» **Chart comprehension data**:
----
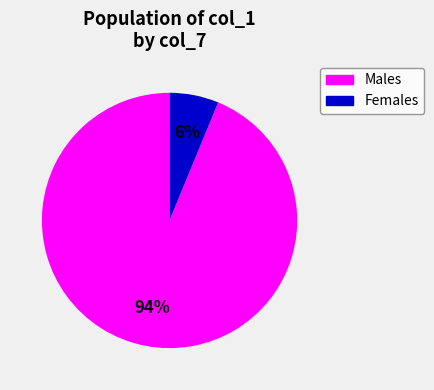

To the nearest percent, what is the average slice percentage?

50%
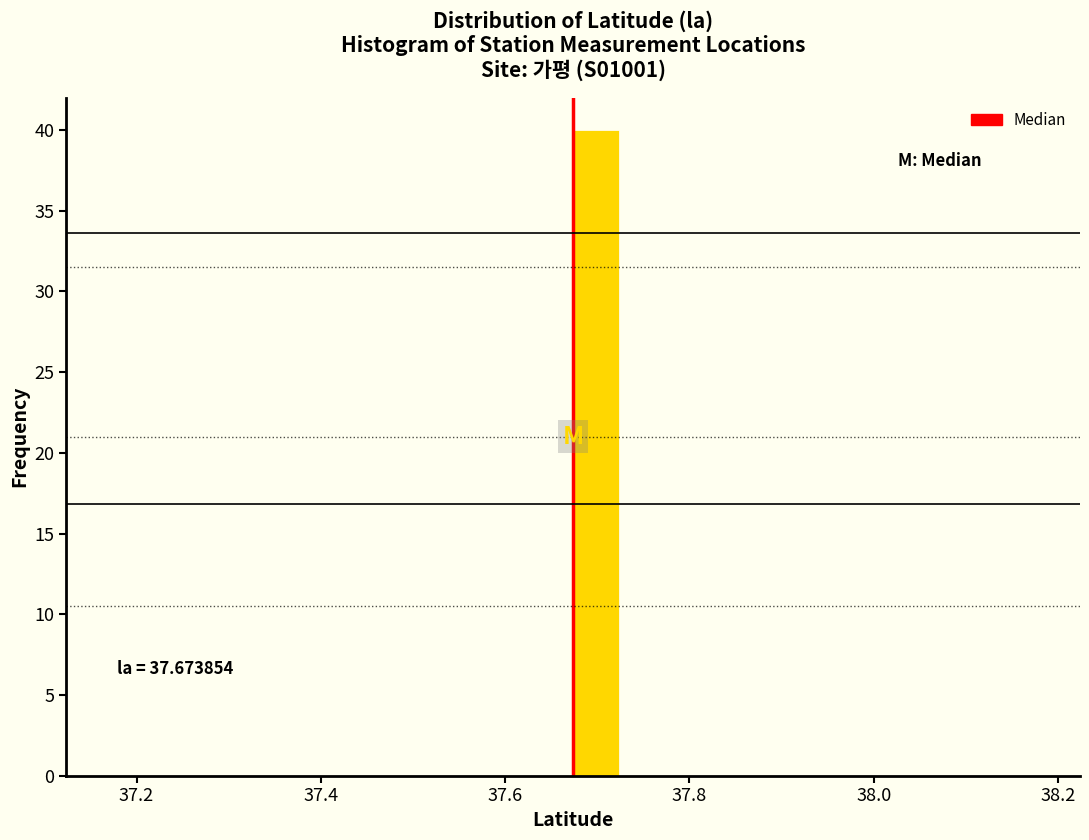

Read against the x-axis, roughly where is the centre of the tallest bar?

37.70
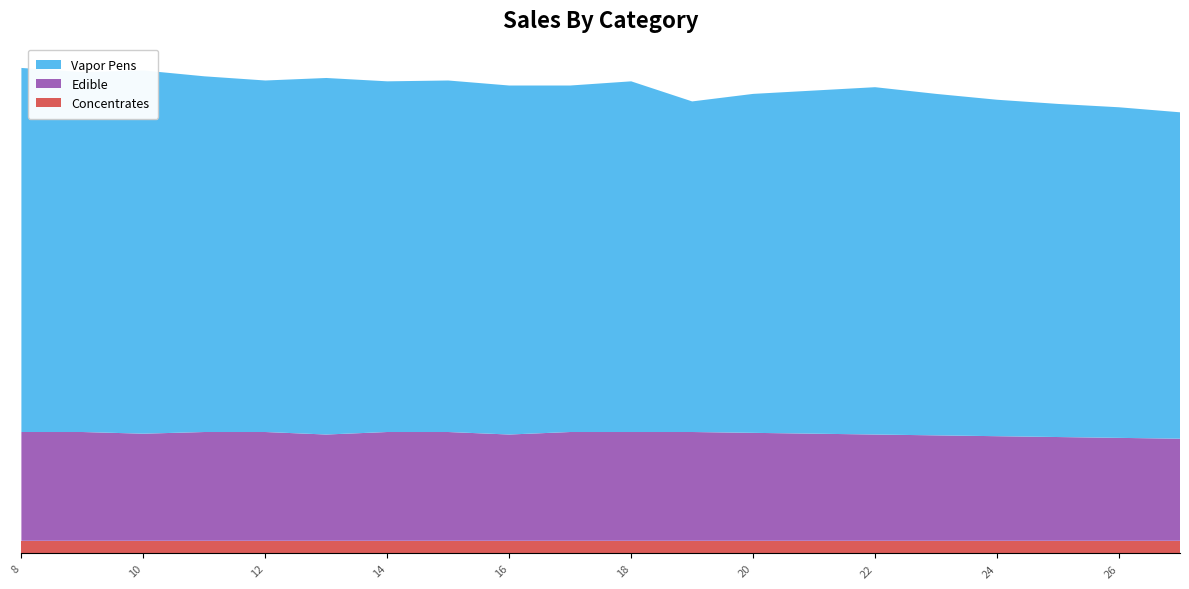

Reading right to left, what are all the values shown in this chart?

col_3: 27=15	26=15	25=15	24=15	23=15	22=15	21=15	20=15	19=15	18=15	17=15	16=15	15=15	14=15	13=15	12=15	11=15	10=15	9=15	8=15
col_2: 27=122	26=123	25=124	24=125	23=126	22=127	21=128	20=129	19=130	18=130	17=130	16=127	15=130	14=130	13=127	12=130	11=130	10=128	9=130	8=130
col_1: 27=390	26=395	25=398	24=402	23=408	22=415	21=410	20=405	19=395	18=419	17=414	16=417	15=420	14=419	13=426	12=420	11=425	10=434	9=430	8=435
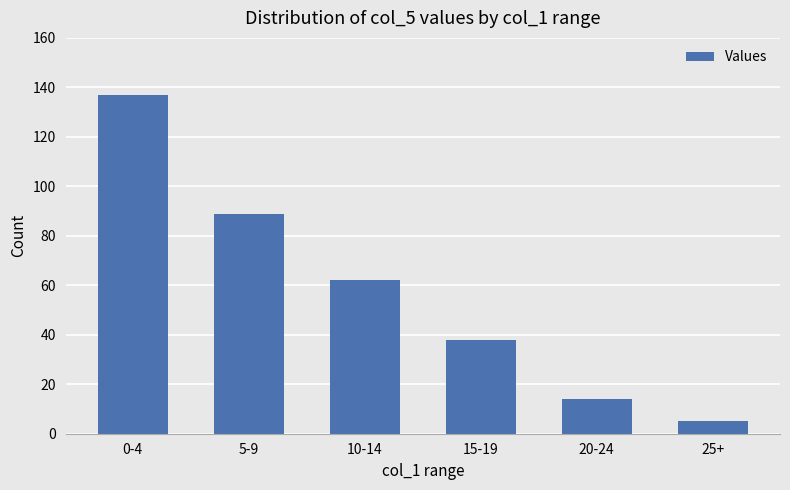

What is the average value?

58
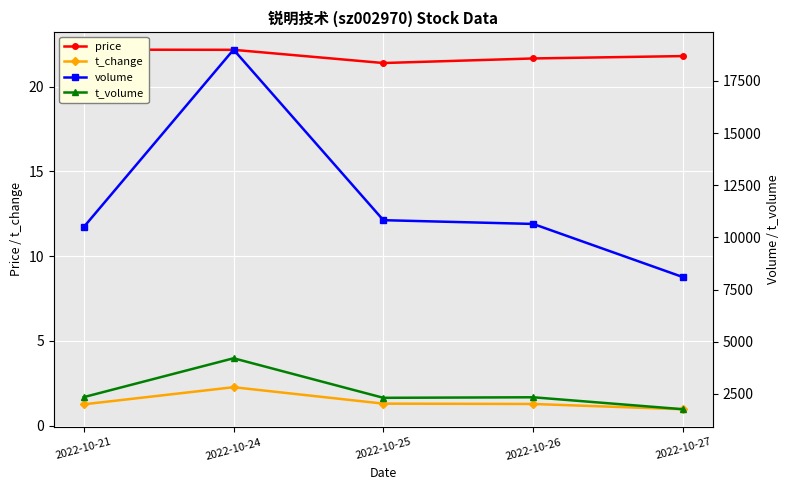

Reading left to right, transcribe all the data shown in this chart.

price: 22.2	22.2	21.4	21.7	21.8
t_change: 1.2	2.3	1.3	1.3	1.0
volume: 10498.0	19002.0	10828.0	10648.0	8099.0
t_volume: 2347.0	4210.0	2314.0	2340.0	1767.0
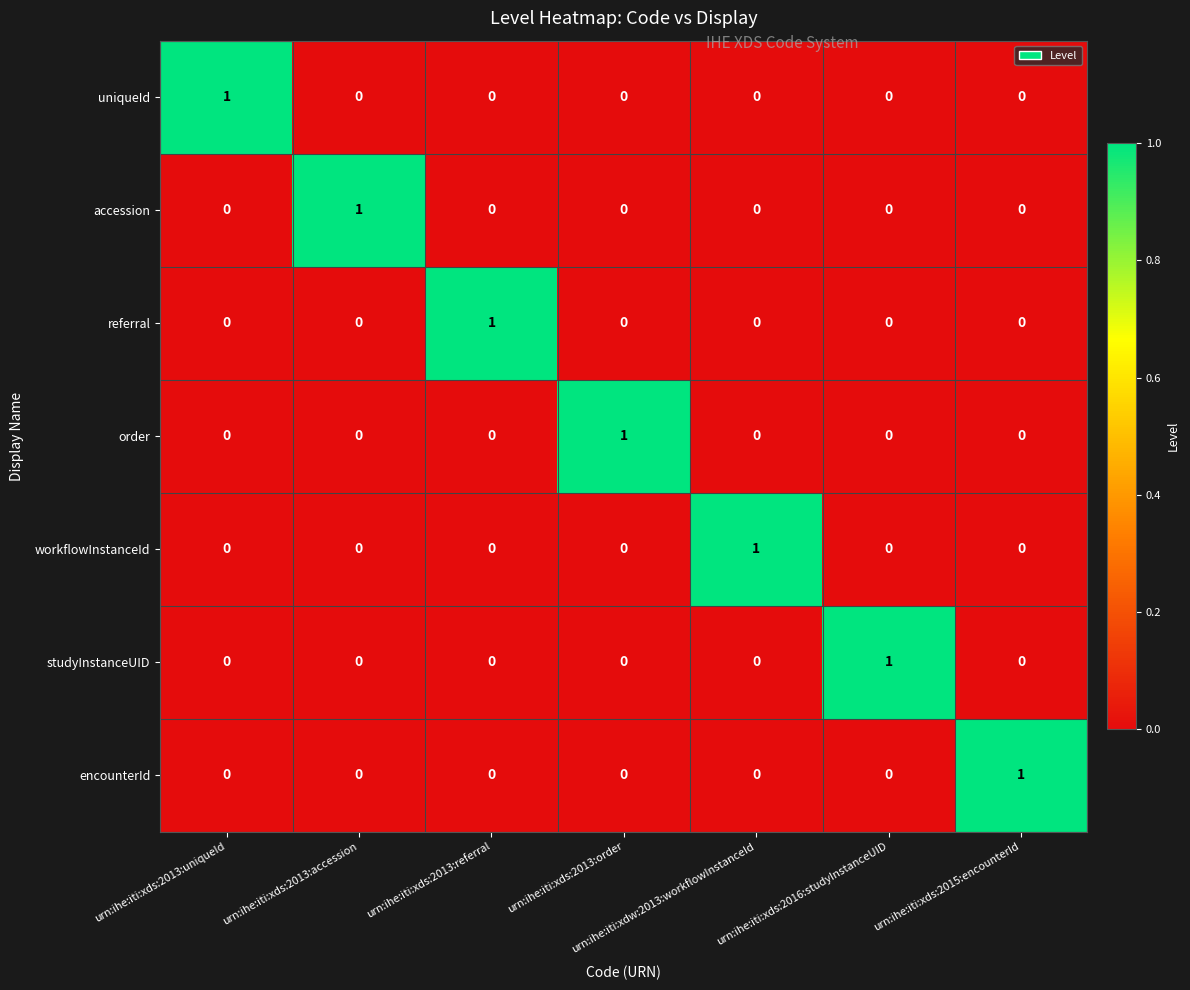

At how many categories does at least one series exceed 0?

7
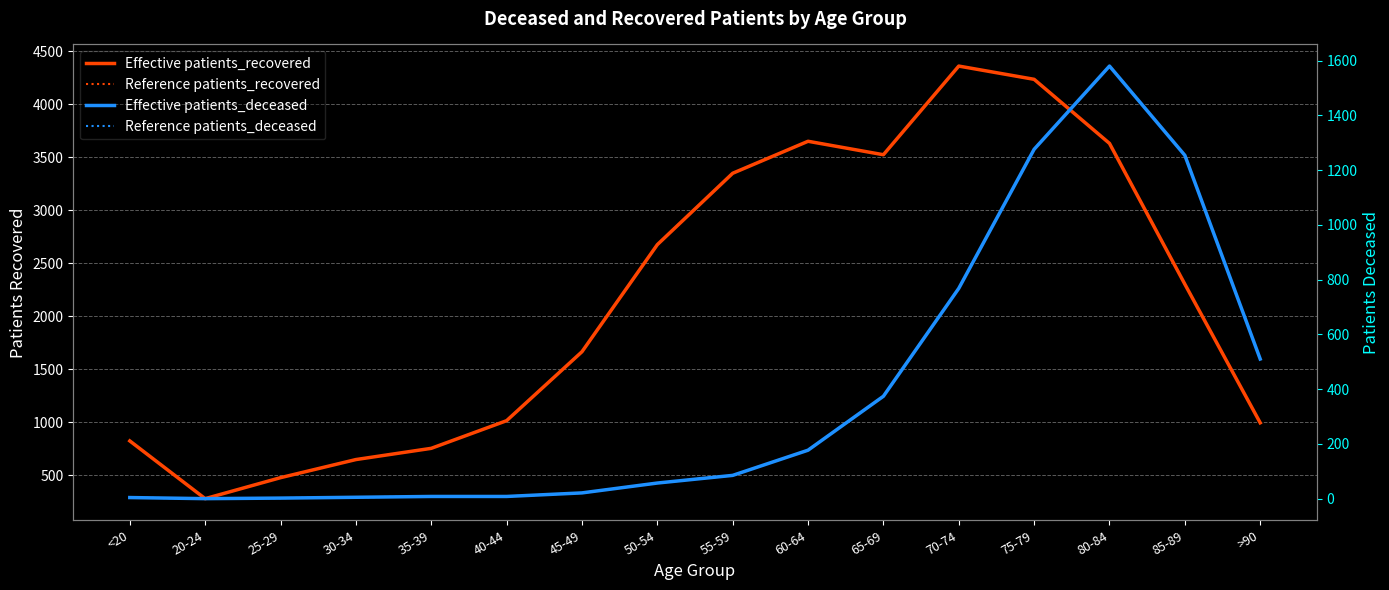

What position from the left is 60-64?

10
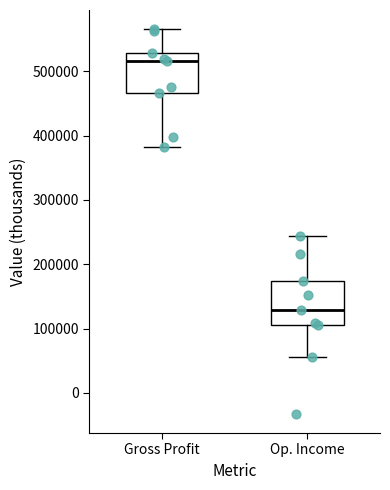

Which box's median line is the lowest?

Op. Income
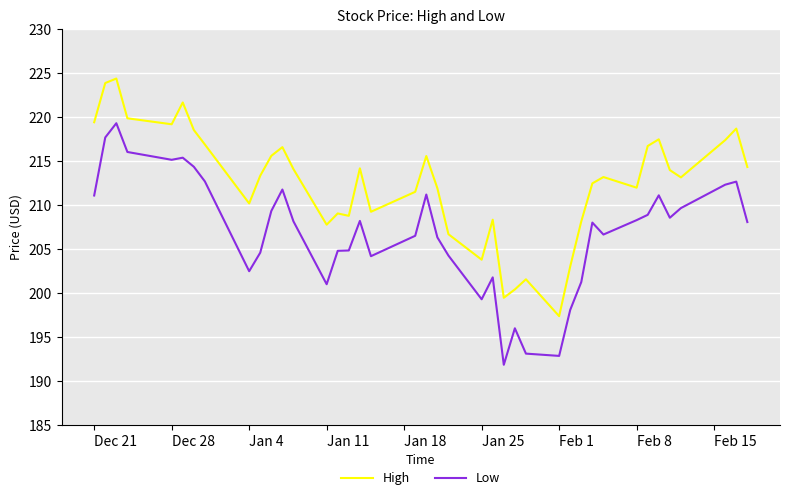

True or false: Low and High intersect in this chart.

False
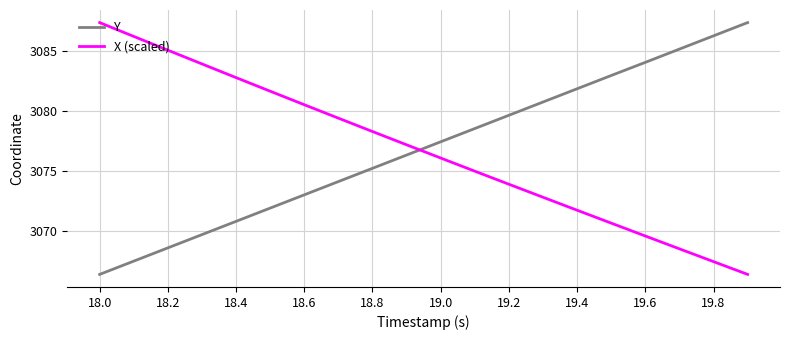

What is the difference between the maximum and minimum values in the Y series?

21.1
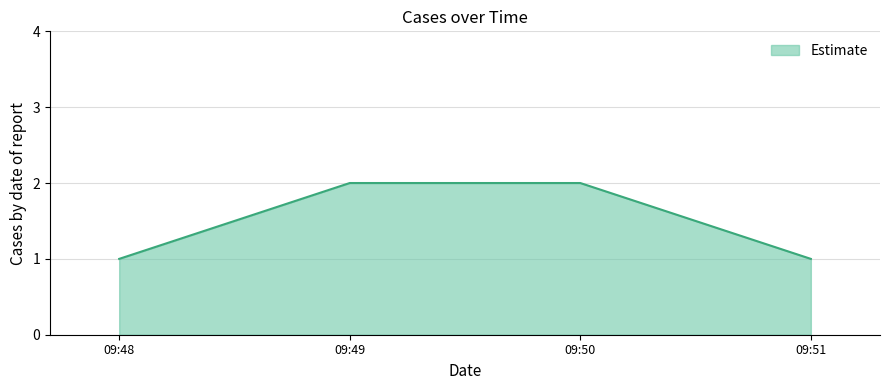

What is the ratio of the value at 09:50 to the value at 09:48?

2.0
----
» **Requirement**:
Please write out every line of the records above word for word, leaving out the pictures.

» **Output below**:
To the nearest percent, what is the average slice percentage?

50%

Read against the x-axis, roughly where is the centre of the tallest bar?

37.70

Reading right to left, what are all the values shown in this chart?

col_3: 27=15	26=15	25=15	24=15	23=15	22=15	21=15	20=15	19=15	18=15	17=15	16=15	15=15	14=15	13=15	12=15	11=15	10=15	9=15	8=15
col_2: 27=122	26=123	25=124	24=125	23=126	22=127	21=128	20=129	19=130	18=130	17=130	16=127	15=130	14=130	13=127	12=130	11=130	10=128	9=130	8=130
col_1: 27=390	26=395	25=398	24=402	23=408	22=415	21=410	20=405	19=395	18=419	17=414	16=417	15=420	14=419	13=426	12=420	11=425	10=434	9=430	8=435

What is the average value?

58

Reading left to right, transcribe all the data shown in this chart.

price: 22.2	22.2	21.4	21.7	21.8
t_change: 1.2	2.3	1.3	1.3	1.0
volume: 10498.0	19002.0	10828.0	10648.0	8099.0
t_volume: 2347.0	4210.0	2314.0	2340.0	1767.0

At how many categories does at least one series exceed 0?

7

What position from the left is 60-64?

10

Which box's median line is the lowest?

Op. Income

True or false: Low and High intersect in this chart.

False

What is the difference between the maximum and minimum values in the Y series?

21.1

What is the ratio of the value at 09:50 to the value at 09:48?

2.0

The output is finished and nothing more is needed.